**Material for the task**
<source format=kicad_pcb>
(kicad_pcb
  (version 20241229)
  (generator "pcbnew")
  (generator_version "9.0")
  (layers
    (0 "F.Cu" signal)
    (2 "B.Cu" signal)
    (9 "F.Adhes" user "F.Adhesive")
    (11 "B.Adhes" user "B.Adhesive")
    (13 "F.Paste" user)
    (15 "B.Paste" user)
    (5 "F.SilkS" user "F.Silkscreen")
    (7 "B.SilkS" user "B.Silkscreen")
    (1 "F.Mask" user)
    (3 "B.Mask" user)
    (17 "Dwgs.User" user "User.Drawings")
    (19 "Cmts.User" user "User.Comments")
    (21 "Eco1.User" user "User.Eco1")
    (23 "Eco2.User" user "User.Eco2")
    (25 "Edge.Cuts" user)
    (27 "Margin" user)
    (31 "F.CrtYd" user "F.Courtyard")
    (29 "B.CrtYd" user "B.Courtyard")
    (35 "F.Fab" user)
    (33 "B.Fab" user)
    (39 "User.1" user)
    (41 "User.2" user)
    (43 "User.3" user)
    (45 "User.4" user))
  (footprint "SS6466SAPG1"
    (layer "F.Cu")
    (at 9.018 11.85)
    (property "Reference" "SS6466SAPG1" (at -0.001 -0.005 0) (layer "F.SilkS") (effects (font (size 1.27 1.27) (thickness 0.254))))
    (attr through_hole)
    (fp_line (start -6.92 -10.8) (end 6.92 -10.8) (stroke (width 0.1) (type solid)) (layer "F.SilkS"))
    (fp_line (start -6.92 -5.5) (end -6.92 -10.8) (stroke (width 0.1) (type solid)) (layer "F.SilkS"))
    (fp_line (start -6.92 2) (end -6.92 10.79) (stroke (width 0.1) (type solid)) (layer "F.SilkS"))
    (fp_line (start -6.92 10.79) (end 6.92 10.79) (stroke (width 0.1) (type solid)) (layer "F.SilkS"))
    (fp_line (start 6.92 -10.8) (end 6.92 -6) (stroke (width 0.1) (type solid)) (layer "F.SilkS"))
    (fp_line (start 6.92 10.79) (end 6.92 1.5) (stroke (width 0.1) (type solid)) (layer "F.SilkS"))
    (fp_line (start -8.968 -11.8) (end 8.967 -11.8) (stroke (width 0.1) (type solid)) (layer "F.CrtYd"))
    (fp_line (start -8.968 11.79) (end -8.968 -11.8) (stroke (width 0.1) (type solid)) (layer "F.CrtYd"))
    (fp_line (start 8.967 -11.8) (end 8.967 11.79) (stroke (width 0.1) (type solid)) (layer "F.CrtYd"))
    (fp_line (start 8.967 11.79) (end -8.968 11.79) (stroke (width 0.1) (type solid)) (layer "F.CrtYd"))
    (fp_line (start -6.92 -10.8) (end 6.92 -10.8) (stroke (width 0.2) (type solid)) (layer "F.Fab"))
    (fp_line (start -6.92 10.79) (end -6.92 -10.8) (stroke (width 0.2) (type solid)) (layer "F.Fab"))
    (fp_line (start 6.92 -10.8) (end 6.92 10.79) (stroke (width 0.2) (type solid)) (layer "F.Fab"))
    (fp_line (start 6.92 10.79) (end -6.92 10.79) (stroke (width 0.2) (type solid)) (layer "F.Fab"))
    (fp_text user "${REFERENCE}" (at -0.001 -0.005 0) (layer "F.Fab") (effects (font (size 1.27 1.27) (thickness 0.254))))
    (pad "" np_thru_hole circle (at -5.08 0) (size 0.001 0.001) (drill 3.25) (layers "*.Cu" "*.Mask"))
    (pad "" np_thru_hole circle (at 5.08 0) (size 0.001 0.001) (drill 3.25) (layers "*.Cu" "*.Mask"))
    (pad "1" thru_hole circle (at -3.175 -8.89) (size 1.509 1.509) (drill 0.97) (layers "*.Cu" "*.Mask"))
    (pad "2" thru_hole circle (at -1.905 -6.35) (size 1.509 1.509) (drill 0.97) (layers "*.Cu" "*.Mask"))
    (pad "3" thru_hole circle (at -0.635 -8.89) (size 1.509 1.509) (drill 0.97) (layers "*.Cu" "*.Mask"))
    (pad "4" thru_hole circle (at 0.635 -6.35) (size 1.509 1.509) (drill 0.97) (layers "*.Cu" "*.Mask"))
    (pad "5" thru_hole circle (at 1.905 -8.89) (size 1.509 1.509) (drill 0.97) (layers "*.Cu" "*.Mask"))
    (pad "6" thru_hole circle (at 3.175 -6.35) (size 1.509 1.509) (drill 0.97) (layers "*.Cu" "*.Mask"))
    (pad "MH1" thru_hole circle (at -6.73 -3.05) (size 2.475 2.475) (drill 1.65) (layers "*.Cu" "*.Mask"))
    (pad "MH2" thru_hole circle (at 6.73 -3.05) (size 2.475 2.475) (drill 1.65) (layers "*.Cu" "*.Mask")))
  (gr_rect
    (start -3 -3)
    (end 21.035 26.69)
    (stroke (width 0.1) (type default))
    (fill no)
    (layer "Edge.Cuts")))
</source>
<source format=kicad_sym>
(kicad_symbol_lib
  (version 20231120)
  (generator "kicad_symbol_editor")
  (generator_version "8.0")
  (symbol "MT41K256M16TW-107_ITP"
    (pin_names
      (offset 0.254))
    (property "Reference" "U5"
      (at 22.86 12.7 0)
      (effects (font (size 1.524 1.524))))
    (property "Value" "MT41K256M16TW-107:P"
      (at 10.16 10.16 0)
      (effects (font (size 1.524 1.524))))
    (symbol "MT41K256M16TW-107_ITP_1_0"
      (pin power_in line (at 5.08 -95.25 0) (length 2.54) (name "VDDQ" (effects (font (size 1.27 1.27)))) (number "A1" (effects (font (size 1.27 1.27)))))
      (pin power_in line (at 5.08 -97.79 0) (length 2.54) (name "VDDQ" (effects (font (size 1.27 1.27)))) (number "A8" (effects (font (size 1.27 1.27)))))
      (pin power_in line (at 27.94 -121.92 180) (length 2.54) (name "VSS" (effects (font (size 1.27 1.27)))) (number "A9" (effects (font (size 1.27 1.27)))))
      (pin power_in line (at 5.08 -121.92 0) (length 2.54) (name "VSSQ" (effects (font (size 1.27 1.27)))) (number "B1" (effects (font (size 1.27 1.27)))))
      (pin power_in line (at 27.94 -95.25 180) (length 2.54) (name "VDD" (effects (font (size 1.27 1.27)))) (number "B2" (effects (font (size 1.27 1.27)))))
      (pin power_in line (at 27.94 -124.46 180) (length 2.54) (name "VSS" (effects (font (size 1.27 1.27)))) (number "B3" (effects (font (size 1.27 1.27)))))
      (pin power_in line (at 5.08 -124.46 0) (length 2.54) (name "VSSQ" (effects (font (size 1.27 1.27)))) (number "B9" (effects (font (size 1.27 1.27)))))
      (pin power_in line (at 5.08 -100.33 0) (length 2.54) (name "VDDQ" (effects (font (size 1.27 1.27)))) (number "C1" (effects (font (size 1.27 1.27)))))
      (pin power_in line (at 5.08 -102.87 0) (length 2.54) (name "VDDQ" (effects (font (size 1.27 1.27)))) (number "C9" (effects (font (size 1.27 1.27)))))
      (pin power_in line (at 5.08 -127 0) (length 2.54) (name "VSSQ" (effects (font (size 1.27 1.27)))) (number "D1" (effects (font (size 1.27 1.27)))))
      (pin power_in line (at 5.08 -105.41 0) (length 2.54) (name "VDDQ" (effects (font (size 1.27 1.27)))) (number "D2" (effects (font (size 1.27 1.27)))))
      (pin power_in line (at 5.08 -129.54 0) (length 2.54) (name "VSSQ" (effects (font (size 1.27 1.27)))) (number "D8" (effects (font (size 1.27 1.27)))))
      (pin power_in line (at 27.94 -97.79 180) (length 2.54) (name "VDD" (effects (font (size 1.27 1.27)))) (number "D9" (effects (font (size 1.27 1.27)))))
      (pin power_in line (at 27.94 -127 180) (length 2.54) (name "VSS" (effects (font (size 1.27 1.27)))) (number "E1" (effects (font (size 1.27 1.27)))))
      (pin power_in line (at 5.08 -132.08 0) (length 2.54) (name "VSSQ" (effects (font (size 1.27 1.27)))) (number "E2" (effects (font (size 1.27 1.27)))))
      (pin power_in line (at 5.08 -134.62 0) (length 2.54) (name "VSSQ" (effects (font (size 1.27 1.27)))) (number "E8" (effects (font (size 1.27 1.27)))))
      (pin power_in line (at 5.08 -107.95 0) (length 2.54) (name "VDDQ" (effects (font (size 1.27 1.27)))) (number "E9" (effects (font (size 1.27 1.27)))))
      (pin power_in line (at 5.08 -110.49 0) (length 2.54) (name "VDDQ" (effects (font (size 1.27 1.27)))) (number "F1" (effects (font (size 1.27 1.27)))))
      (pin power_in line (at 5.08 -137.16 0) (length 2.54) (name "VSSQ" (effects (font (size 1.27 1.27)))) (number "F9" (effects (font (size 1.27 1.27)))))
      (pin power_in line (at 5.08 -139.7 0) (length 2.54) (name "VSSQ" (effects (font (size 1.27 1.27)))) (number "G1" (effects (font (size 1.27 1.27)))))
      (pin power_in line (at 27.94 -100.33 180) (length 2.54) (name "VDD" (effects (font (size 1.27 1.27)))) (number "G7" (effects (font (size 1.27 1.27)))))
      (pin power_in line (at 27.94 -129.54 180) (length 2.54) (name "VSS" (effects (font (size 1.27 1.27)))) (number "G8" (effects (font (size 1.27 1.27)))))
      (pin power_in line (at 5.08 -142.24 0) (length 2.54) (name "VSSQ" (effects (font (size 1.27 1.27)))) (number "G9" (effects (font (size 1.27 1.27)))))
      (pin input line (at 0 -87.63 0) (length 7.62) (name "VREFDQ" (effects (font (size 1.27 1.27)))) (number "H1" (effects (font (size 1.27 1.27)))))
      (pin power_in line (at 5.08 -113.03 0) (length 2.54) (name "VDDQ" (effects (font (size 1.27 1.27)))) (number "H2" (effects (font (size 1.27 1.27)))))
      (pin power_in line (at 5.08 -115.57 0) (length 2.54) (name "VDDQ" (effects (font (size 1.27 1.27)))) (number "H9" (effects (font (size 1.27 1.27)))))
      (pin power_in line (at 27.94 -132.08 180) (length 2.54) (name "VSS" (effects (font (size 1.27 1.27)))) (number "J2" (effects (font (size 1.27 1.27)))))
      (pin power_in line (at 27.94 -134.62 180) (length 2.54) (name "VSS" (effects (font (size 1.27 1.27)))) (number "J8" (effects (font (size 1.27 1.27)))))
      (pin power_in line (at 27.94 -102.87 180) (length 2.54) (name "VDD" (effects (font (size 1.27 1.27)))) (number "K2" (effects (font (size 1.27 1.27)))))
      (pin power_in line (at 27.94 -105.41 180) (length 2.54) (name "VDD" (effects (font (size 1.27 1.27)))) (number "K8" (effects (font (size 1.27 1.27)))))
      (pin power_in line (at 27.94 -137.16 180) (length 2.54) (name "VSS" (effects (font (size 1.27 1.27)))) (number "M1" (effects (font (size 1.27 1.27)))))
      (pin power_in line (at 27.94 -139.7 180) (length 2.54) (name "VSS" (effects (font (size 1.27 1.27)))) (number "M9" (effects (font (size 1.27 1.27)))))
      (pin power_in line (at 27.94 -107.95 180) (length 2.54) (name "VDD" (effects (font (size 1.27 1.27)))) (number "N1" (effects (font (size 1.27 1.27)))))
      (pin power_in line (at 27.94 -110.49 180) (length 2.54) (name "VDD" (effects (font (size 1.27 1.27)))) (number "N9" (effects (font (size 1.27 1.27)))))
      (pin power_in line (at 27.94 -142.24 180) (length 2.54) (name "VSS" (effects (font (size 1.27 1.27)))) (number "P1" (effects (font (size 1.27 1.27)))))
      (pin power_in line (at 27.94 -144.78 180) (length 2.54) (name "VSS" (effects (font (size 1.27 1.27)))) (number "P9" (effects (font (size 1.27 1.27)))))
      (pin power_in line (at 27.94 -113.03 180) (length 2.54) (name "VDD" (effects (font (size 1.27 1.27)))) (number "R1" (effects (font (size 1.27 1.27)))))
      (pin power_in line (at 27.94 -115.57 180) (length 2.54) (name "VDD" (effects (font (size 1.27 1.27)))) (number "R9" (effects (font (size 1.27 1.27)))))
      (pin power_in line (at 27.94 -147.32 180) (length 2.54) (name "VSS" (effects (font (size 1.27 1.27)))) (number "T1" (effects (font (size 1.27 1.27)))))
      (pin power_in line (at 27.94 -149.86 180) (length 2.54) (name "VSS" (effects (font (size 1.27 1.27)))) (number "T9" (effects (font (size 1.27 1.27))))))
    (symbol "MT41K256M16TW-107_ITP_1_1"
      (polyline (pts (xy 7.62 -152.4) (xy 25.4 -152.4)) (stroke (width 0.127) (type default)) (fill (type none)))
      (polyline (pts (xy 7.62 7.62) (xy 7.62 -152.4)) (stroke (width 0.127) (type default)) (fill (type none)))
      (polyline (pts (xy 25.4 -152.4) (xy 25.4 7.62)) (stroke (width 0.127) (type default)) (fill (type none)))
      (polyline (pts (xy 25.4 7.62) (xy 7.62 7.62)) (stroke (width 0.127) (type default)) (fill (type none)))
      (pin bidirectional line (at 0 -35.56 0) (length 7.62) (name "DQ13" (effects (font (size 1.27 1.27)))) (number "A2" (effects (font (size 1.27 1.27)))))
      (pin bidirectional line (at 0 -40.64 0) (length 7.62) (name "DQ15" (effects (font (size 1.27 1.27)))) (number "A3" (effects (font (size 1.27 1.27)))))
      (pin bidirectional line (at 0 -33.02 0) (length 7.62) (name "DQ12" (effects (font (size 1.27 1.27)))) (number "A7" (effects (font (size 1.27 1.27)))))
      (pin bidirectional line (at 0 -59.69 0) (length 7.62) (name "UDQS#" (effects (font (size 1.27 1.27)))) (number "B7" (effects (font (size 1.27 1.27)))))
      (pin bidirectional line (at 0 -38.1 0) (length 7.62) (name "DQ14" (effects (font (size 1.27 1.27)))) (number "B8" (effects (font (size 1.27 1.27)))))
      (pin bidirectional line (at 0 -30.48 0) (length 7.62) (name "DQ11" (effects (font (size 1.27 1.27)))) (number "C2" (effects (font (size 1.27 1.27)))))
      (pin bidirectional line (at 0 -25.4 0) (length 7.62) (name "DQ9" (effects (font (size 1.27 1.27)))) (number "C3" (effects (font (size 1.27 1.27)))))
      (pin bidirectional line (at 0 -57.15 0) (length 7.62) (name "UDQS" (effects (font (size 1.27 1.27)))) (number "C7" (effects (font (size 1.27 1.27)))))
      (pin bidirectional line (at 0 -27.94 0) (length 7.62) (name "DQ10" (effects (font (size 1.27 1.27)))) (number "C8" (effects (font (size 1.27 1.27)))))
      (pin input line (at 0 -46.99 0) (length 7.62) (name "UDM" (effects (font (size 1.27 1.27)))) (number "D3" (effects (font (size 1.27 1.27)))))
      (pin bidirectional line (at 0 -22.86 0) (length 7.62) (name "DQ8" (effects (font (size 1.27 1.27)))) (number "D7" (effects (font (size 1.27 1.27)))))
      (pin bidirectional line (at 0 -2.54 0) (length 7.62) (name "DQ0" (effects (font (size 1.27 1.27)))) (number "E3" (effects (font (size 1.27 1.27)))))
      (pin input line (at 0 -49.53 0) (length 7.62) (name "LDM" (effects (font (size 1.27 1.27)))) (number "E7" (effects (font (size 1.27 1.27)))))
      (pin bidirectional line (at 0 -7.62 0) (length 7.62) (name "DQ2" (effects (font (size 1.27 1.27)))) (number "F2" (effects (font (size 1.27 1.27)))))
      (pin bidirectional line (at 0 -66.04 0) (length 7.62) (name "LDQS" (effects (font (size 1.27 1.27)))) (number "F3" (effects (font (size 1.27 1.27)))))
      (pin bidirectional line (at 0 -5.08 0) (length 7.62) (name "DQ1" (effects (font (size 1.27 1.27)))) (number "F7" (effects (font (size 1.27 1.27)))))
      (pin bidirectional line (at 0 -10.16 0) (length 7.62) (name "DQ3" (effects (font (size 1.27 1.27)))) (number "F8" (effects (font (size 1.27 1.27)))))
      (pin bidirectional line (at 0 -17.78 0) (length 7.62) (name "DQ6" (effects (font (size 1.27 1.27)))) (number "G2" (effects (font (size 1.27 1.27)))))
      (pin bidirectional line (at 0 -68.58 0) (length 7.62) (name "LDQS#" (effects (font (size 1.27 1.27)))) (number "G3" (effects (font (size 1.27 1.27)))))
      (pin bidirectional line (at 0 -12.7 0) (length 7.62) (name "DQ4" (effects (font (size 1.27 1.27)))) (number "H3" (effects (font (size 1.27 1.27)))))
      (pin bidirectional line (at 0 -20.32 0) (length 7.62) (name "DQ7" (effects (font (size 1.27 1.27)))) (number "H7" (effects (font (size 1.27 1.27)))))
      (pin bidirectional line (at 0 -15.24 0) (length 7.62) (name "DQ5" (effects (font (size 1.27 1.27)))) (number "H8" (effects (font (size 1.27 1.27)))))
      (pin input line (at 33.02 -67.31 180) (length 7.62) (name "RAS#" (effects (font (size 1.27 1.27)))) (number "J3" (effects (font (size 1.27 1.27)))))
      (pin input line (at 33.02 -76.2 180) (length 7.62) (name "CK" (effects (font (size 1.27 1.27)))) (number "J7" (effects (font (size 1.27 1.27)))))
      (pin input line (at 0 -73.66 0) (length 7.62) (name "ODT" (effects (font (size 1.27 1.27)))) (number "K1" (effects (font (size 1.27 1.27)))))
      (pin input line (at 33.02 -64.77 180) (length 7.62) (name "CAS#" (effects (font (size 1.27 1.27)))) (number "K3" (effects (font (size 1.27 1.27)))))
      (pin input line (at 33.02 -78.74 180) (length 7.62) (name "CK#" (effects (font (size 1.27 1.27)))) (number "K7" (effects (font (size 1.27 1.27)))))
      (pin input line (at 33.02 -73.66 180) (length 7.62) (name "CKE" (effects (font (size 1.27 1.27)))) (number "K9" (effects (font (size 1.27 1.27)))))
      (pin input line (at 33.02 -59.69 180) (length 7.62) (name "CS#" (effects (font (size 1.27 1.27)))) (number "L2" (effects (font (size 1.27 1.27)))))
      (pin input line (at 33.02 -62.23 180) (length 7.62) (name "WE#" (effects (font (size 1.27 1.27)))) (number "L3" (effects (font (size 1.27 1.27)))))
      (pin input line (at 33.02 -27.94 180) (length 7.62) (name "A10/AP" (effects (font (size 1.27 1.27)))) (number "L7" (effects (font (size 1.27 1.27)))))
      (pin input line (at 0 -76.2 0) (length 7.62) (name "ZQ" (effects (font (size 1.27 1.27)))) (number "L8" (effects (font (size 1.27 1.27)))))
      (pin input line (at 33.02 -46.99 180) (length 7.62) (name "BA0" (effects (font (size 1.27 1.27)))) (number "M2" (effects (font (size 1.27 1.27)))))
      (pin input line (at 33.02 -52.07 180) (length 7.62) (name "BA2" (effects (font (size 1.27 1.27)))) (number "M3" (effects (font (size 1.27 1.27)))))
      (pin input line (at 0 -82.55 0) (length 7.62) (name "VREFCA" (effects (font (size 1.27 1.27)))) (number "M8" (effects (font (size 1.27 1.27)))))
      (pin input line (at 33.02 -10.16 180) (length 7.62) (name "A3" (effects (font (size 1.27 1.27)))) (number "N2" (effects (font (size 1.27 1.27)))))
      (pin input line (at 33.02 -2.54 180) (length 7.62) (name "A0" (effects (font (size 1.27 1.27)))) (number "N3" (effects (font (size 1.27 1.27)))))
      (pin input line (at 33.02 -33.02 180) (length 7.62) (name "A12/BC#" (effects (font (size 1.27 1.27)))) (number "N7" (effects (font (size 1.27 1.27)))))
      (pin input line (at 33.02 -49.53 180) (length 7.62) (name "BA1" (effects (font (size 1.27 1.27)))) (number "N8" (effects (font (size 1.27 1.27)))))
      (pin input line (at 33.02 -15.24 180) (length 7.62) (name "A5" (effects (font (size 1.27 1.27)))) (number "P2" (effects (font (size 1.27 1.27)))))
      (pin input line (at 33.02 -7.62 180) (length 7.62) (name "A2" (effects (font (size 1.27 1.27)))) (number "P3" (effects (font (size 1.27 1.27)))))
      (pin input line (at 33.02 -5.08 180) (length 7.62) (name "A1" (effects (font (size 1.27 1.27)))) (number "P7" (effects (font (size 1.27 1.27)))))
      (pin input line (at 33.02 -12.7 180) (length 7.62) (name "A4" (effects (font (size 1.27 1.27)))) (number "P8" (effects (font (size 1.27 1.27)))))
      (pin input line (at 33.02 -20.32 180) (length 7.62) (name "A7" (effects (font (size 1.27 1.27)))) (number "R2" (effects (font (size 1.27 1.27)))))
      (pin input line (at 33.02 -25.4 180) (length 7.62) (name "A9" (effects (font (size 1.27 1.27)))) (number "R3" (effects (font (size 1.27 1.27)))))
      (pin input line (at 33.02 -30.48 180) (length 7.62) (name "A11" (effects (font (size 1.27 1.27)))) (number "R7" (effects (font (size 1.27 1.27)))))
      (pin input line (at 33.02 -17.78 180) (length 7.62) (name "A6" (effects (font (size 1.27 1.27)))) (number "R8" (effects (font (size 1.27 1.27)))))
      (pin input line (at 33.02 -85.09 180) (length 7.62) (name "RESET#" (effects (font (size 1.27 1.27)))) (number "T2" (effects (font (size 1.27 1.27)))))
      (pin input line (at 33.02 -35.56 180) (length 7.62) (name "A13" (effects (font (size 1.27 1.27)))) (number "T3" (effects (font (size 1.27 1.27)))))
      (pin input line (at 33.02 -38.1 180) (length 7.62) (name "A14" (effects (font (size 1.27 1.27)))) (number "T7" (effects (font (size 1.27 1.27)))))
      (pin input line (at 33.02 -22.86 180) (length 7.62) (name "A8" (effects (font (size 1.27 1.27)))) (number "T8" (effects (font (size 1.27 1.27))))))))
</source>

**Work required**
Write out each line of the data that holds the string "fill".

**Solution to this exercise**
    (fill no)
      (polyline (pts (xy 7.62 -152.4) (xy 25.4 -152.4)) (stroke (width 0.127) (type default)) (fill (type none)))
      (polyline (pts (xy 7.62 7.62) (xy 7.62 -152.4)) (stroke (width 0.127) (type default)) (fill (type none)))
      (polyline (pts (xy 25.4 -152.4) (xy 25.4 7.62)) (stroke (width 0.127) (type default)) (fill (type none)))
      (polyline (pts (xy 25.4 7.62) (xy 7.62 7.62)) (stroke (width 0.127) (type default)) (fill (type none)))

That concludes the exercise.